Collected data:
[Start of Attachment]

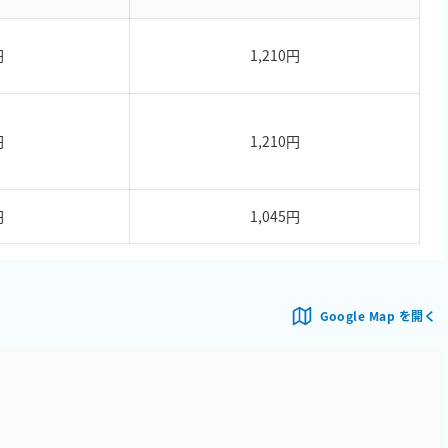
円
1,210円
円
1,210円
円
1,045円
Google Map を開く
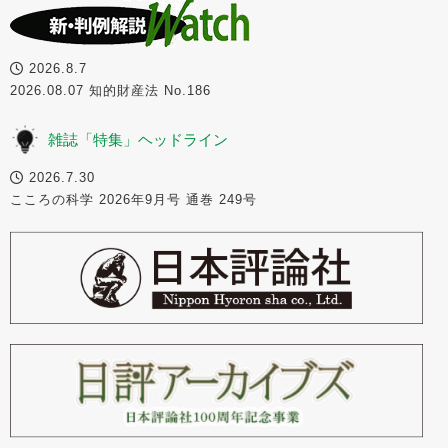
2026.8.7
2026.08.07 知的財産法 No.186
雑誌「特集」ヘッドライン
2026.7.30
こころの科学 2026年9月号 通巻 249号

[End of Attachment]

Task statement
Give every line of the data above again as it stands; the pictures stay out.

Solution to the problem
円
1,210円
円
1,210円
円
1,045円
Google Map を開く
2026.8.7
2026.08.07 知的財産法 No.186
雑誌「特集」ヘッドライン
2026.7.30
こころの科学 2026年9月号 通巻 249号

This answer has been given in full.